§ **Activity**
Below this line are records; write out exactly the lines from the one containing "left eye: (146, 140)" through the one containing "left eye: (180, 107)", with the pictures left out.

§ **Dataset excerpts**
# # # #

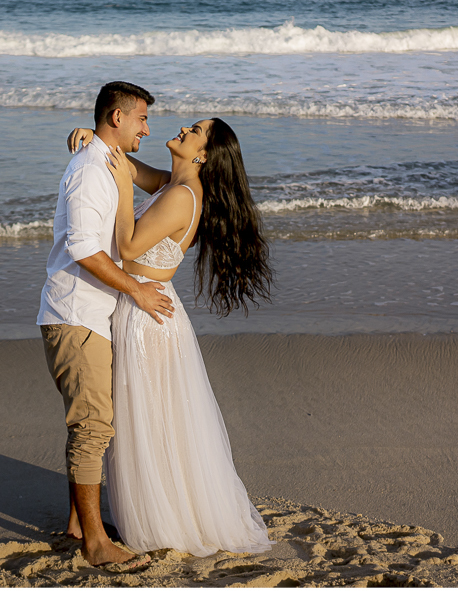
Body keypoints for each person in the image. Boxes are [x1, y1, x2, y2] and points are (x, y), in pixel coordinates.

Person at [68, 117, 274, 557]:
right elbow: (127, 163)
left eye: (195, 130)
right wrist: (97, 140)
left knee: (153, 421)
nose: (184, 128)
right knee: (149, 419)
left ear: (203, 155)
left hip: (147, 316)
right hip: (143, 305)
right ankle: (155, 510)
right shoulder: (172, 183)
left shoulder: (182, 196)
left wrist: (122, 187)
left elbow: (128, 247)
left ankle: (165, 520)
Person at [36, 81, 174, 573]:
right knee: (92, 426)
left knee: (89, 424)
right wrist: (136, 290)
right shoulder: (92, 170)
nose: (147, 127)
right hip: (77, 315)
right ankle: (94, 542)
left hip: (87, 315)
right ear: (117, 118)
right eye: (141, 119)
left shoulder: (107, 160)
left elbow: (163, 181)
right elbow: (82, 248)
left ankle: (79, 523)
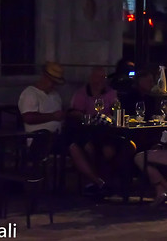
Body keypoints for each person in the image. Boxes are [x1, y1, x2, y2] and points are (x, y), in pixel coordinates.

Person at [18, 62, 113, 196]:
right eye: (52, 81)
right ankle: (98, 182)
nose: (53, 85)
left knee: (89, 142)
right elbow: (28, 117)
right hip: (40, 139)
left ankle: (96, 180)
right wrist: (52, 116)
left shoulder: (54, 95)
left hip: (59, 134)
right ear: (44, 77)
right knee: (72, 145)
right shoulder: (30, 94)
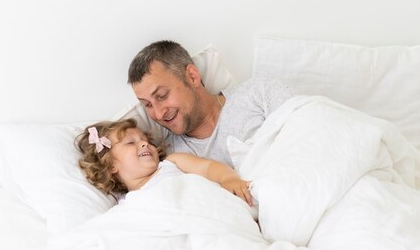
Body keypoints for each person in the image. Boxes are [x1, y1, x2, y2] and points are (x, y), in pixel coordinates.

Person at [127, 40, 297, 166]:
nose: (158, 113)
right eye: (147, 105)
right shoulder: (171, 159)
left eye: (162, 95)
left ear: (192, 76)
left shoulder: (259, 92)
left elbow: (309, 129)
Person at [75, 118, 253, 206]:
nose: (144, 143)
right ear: (111, 165)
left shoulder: (171, 163)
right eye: (131, 142)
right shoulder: (126, 205)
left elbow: (208, 167)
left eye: (146, 140)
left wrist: (228, 179)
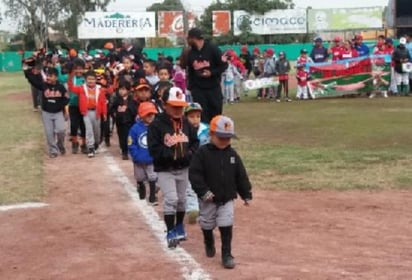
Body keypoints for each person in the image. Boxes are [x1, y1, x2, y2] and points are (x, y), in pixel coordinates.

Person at [189, 115, 252, 269]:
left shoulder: (232, 155)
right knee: (207, 224)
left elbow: (240, 175)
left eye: (228, 138)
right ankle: (208, 240)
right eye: (221, 137)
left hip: (226, 198)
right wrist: (203, 191)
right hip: (208, 199)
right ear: (211, 135)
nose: (224, 141)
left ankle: (226, 254)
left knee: (226, 224)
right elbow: (195, 175)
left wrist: (246, 193)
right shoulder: (202, 153)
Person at [147, 86, 199, 249]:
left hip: (183, 168)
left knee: (182, 200)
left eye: (180, 107)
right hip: (165, 169)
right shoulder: (157, 125)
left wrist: (189, 153)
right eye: (174, 106)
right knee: (171, 199)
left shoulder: (186, 124)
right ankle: (170, 231)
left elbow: (195, 142)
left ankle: (178, 226)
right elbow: (153, 148)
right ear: (165, 105)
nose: (178, 110)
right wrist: (171, 155)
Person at [24, 67, 69, 158]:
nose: (48, 77)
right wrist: (27, 70)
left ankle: (60, 144)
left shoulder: (61, 87)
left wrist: (62, 108)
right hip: (46, 113)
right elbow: (33, 81)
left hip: (58, 113)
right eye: (47, 75)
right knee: (49, 132)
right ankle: (53, 150)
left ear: (56, 77)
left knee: (61, 130)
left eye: (51, 76)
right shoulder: (44, 85)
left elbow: (66, 99)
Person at [186, 27, 228, 123]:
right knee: (201, 117)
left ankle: (214, 136)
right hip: (198, 90)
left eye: (189, 38)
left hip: (213, 88)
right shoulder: (190, 53)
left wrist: (212, 73)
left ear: (194, 38)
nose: (188, 41)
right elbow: (190, 71)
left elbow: (224, 66)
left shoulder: (213, 49)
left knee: (216, 116)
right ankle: (204, 137)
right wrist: (191, 88)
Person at [68, 70, 112, 157]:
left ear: (96, 80)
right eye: (89, 79)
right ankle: (90, 147)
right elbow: (71, 88)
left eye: (92, 79)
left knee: (97, 131)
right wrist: (71, 76)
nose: (90, 81)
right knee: (89, 130)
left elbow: (104, 102)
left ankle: (96, 143)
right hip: (86, 112)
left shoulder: (100, 89)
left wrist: (104, 113)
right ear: (85, 79)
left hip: (96, 113)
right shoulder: (81, 88)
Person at [128, 101, 159, 205]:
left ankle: (152, 196)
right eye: (148, 114)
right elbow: (131, 143)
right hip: (139, 159)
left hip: (152, 159)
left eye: (152, 114)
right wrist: (135, 155)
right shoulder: (135, 129)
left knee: (153, 177)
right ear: (141, 115)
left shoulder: (156, 127)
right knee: (140, 177)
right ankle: (141, 186)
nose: (151, 116)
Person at [184, 102, 209, 224]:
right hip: (189, 164)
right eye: (191, 116)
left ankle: (203, 208)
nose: (195, 120)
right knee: (190, 187)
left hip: (204, 165)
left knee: (203, 186)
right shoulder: (182, 130)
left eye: (198, 116)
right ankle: (192, 209)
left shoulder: (207, 130)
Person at [111, 79, 137, 160]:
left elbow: (134, 110)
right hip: (120, 122)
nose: (122, 91)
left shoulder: (132, 100)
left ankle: (131, 150)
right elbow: (112, 109)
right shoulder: (117, 99)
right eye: (120, 89)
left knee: (130, 137)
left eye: (124, 89)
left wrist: (128, 109)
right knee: (122, 137)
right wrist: (115, 114)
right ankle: (124, 152)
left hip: (130, 122)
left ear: (128, 90)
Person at [67, 58, 87, 154]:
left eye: (80, 69)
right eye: (76, 69)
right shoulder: (72, 78)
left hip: (84, 106)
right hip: (73, 105)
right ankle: (75, 143)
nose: (78, 71)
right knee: (74, 125)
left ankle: (84, 143)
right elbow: (68, 82)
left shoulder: (86, 79)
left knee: (84, 125)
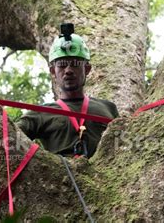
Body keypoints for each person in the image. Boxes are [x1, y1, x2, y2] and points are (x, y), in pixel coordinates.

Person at [17, 24, 119, 158]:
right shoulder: (40, 114)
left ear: (87, 69)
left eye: (75, 64)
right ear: (53, 71)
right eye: (62, 65)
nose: (69, 70)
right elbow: (8, 136)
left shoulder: (108, 108)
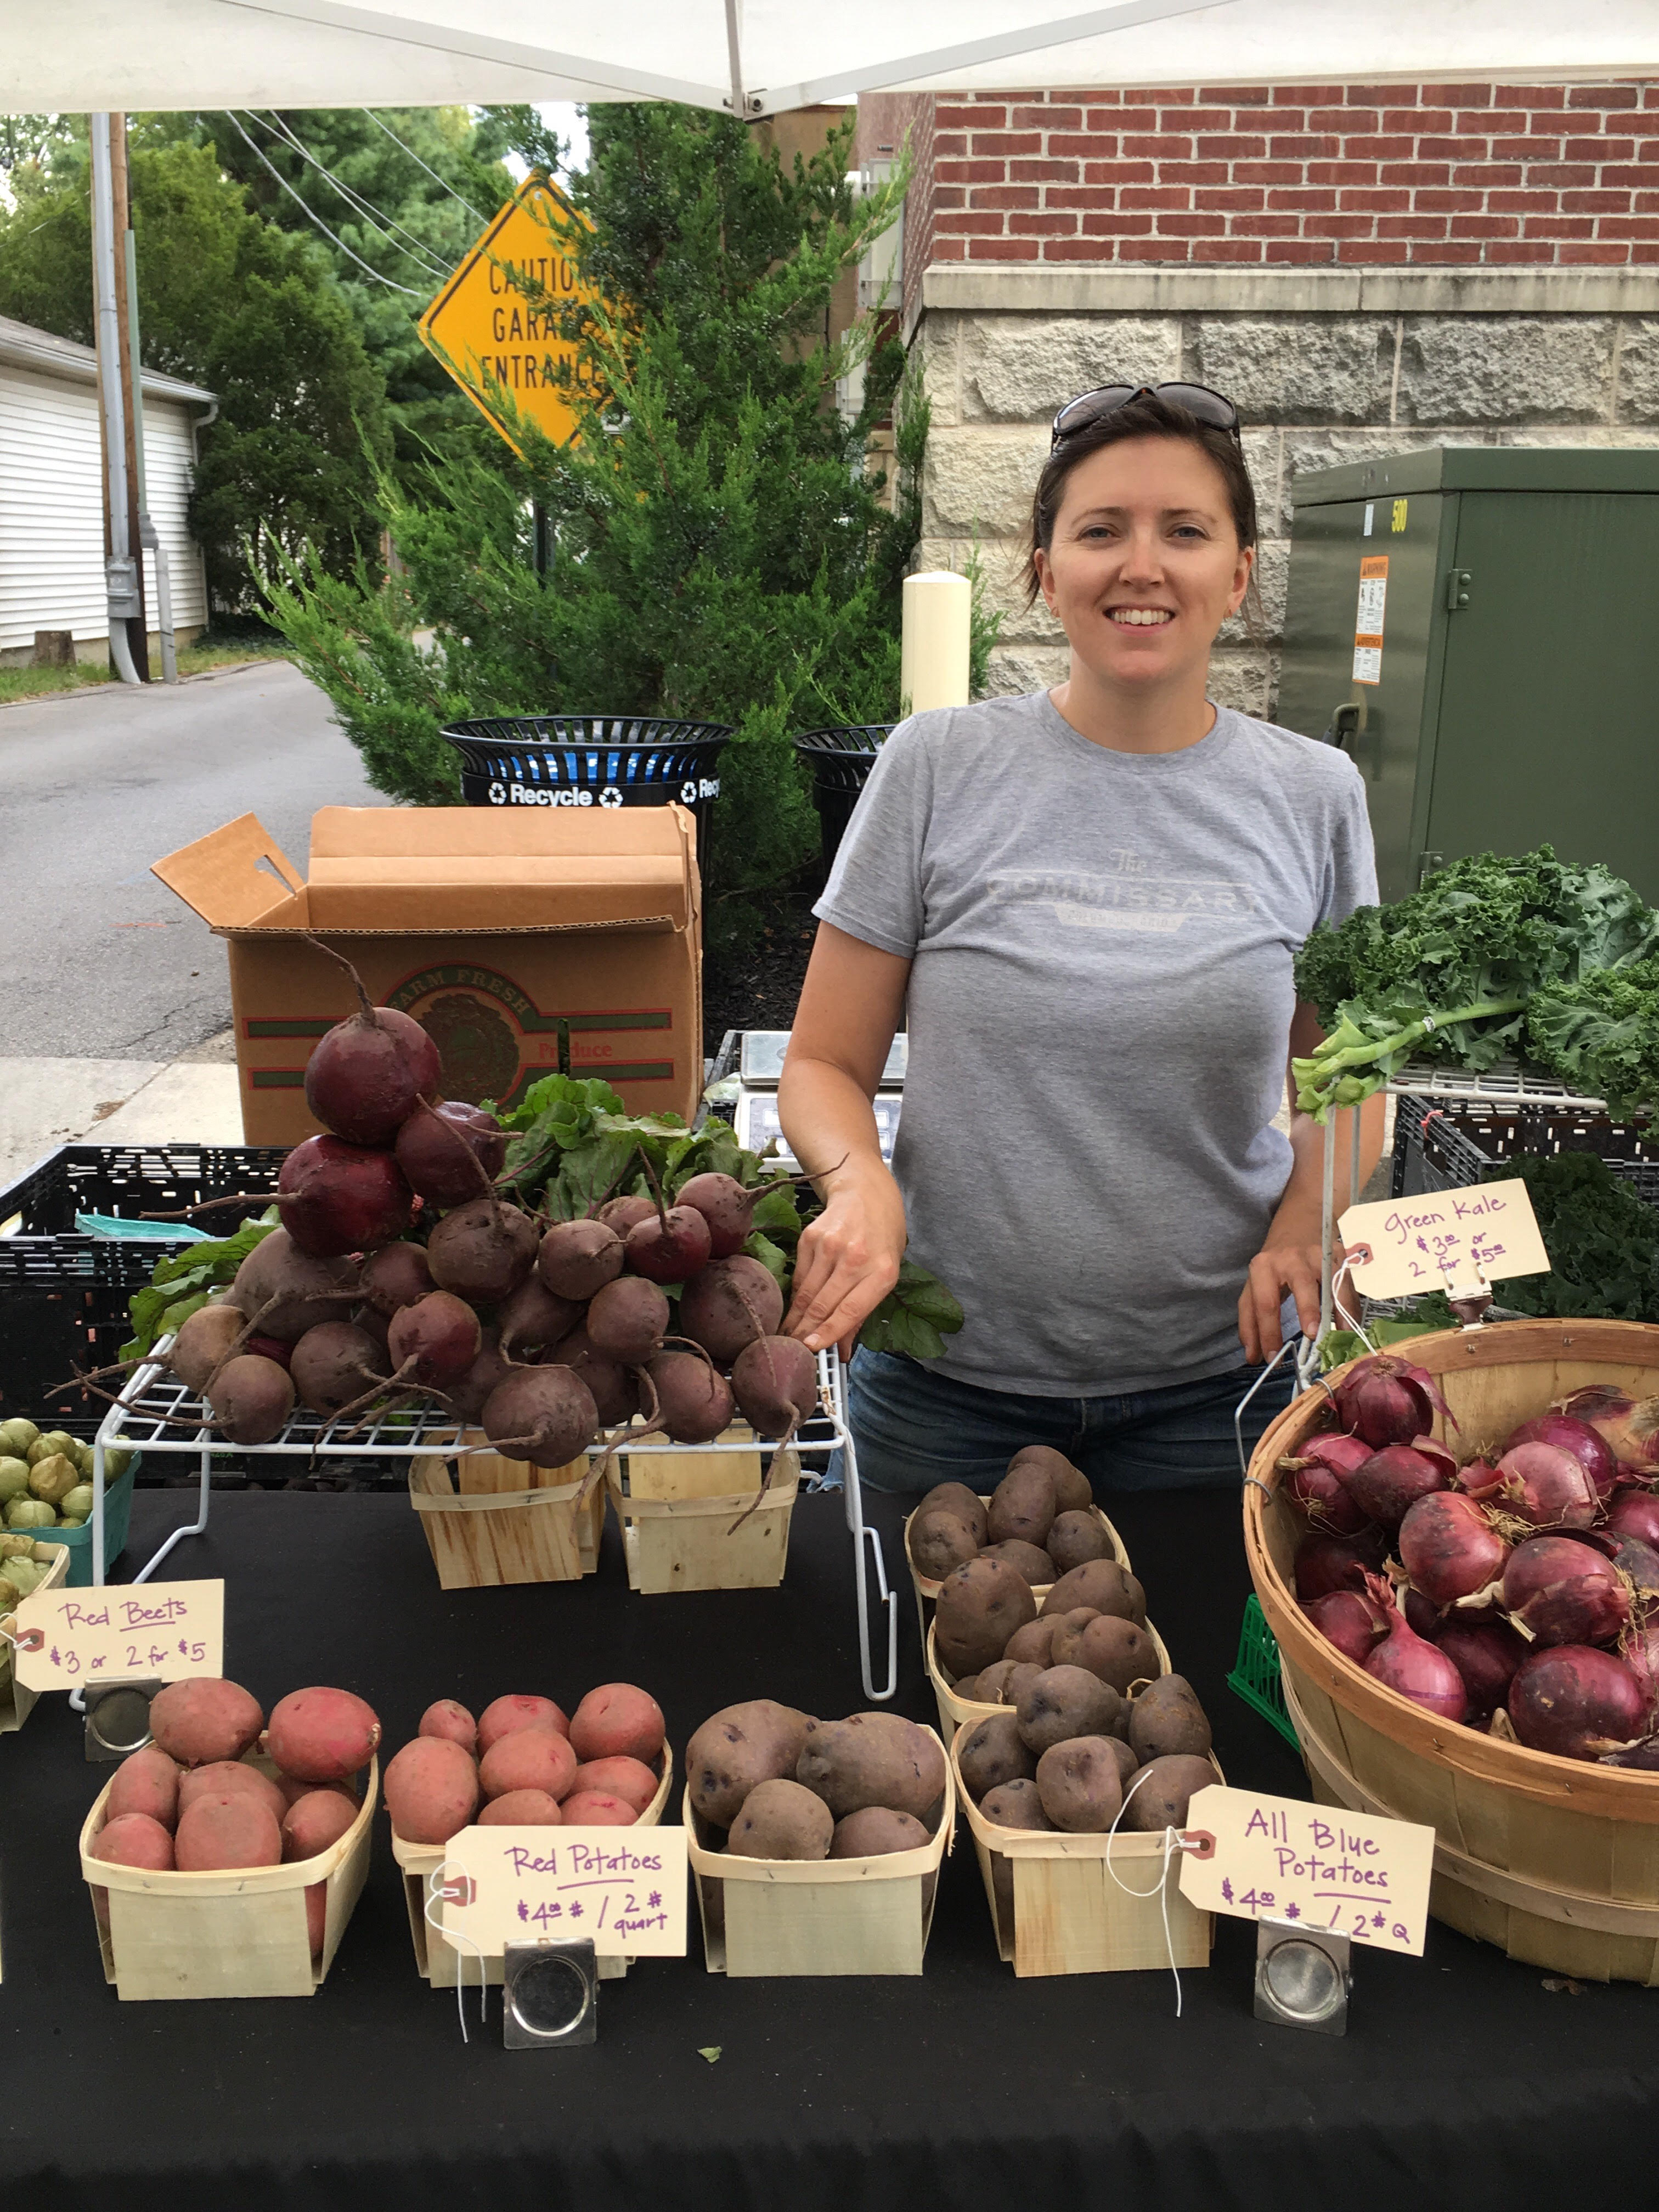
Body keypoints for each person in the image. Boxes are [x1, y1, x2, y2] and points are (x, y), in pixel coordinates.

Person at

# # # #

§ **Exercise result**
left eye: (146, 140)
left wrist: (228, 179)
Body keypoints for each person in the image. Boxes are [x1, y1, x2, y2] and points are (x, y), in pixel coordinates.

Person at [189, 115, 252, 269]:
left shoulder: (232, 155)
right knee: (207, 224)
left elbow: (240, 175)
left eye: (228, 138)
right ankle: (208, 240)
right eye: (221, 137)
left hip: (226, 198)
right wrist: (203, 191)
right hip: (208, 199)
right ear: (211, 135)
nose: (224, 141)
left ankle: (226, 254)
left knee: (226, 224)
right elbow: (195, 175)
left wrist: (246, 193)
right shoulder: (202, 153)
Person at [147, 86, 199, 249]:
left hip: (183, 168)
left knee: (182, 200)
left eye: (180, 107)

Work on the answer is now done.